Sur l'A12 entre Gênes et Rapallo, on franchit la vallée du torrent Sori en quelques secondes, sans se rendre compte que l'on roule à 105 mètres au-dessus du fond de vallée. Le viaduc qui porte cette chaussée est un morceau d'histoire de l'ingénierie italienne: commandé par la Società Autostrade, conçu par les ingénieurs Silvano Zorzi et Sergio Tolaccia, construit par l'entreprise Mondelli. C'est ici que le procédé Dywidag, avec cintrage en encorbellement autoportant, fut employé pour la première fois en Italie; le tronçon autoroutier fut ouvert à la circulation le 18 décembre 1966.
À voir
Le viaduc mesure 393 mètres de long et compte six travées de portée variable: les deux plus grandes atteignent 100 mètres, flanquées de deux de 65 mètres et, côté Gênes, de trois travées d'accès de 35 mètres. Le tout en béton armé. Le tablier, unique pour les deux chaussées, est large de 19,10 mètres.

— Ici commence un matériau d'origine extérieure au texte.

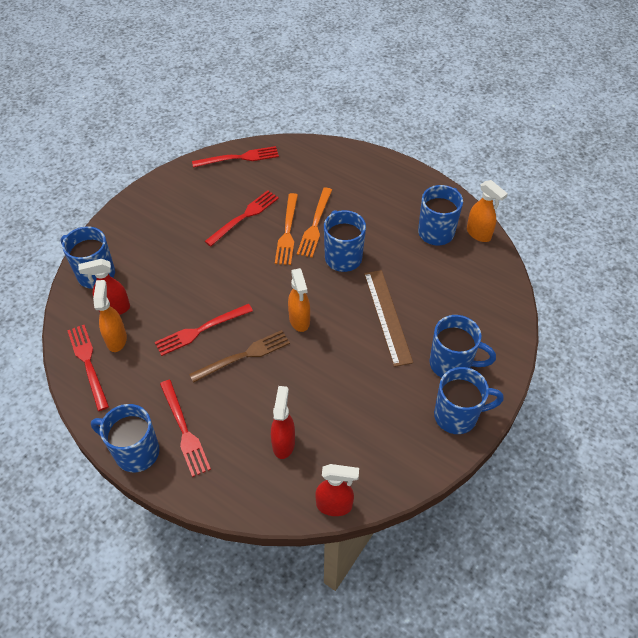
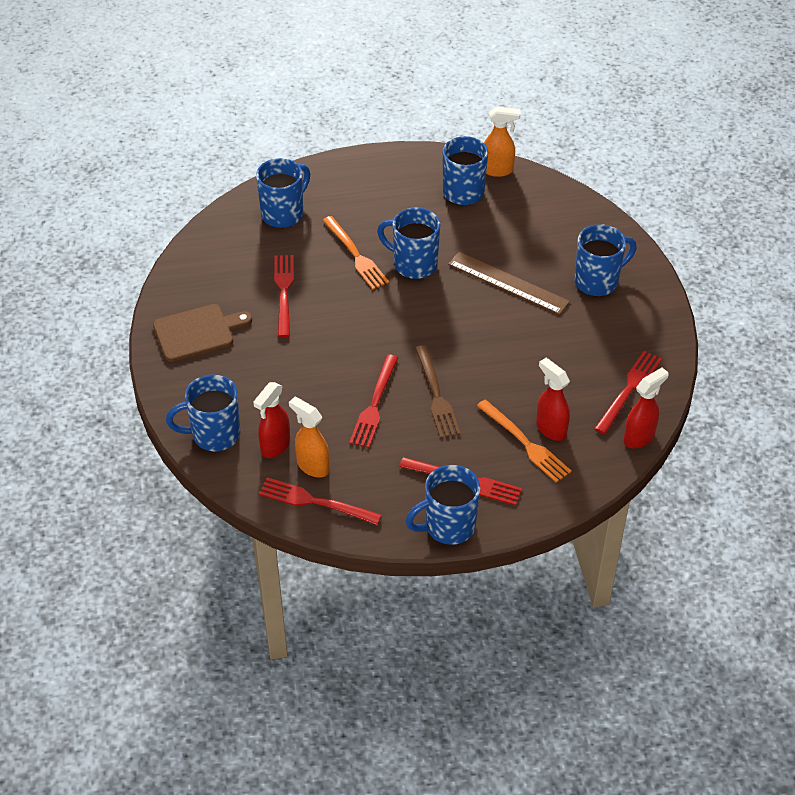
camera: 45 degrees left, 5 degrees down
brown fork [189,330,290,383] -> brown fork turned 150 degrees clockwise [415,345,460,438]
red fork [192,146,279,168] -> red fork moved to [594,351,662,434]
orange fork [275,193,298,265] -> orange fork moved to [477,400,572,483]
orange spray bottle [288,268,310,332] -> none
blue mug [434,367,504,434] -> blue mug moved to [256,158,310,228]
none -> brown cutting board [153,304,252,362]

Les trois piles principales font 6 mètres de large et 14,55 mètres de profondeur. De chacune partent deux encorbellements de 35 mètres, un de chaque côté, coulés selon la méthode autoportante qui évite de poser des échafaudages au sol: un choix décisif quand le fond de vallée est occupé par des maisons, ou quand la hauteur est celle-ci. Deux encorbellements voisins sont ensuite reliés par une poutre préfabriquée de 30 mètres, et les poutres des travées d'accès sont elles aussi préfabriquées.
La visite
Ce n'est pas un monument que l'on visite: c'est un ouvrage en service, et depuis l'autoroute on n'en voit rien. Pour le regarder vraiment, il faut se placer dessous, en remontant la vallée du torrent Sori depuis le village vers l'intérieur, le long des routes qui desservent les hameaux hauts. De là, la masse des piles et la succession des encorbellements deviennent lisibles, et l'on comprend à quoi servait ce procédé: aux fonds de vallée étroits et déjà bâtis.
Le conseil de la rédaction
Si la comparaison vous tente, le jumeau est à quelques kilomètres: le viaduc de Nervi possède des dimensions et un procédé de construction identiques et ne se distingue que par la longueur totale, avec deux travées d'accès au lieu de trois. Avec les viaducs Veilino et Bisagno, ils forment le quatuor Dywidag du tronçon Gênes-Rapallo. En regarder deux dans la même matinée est le moyen le plus rapide de saisir combien cette technique a changé la façon de franchir les vallées ligures.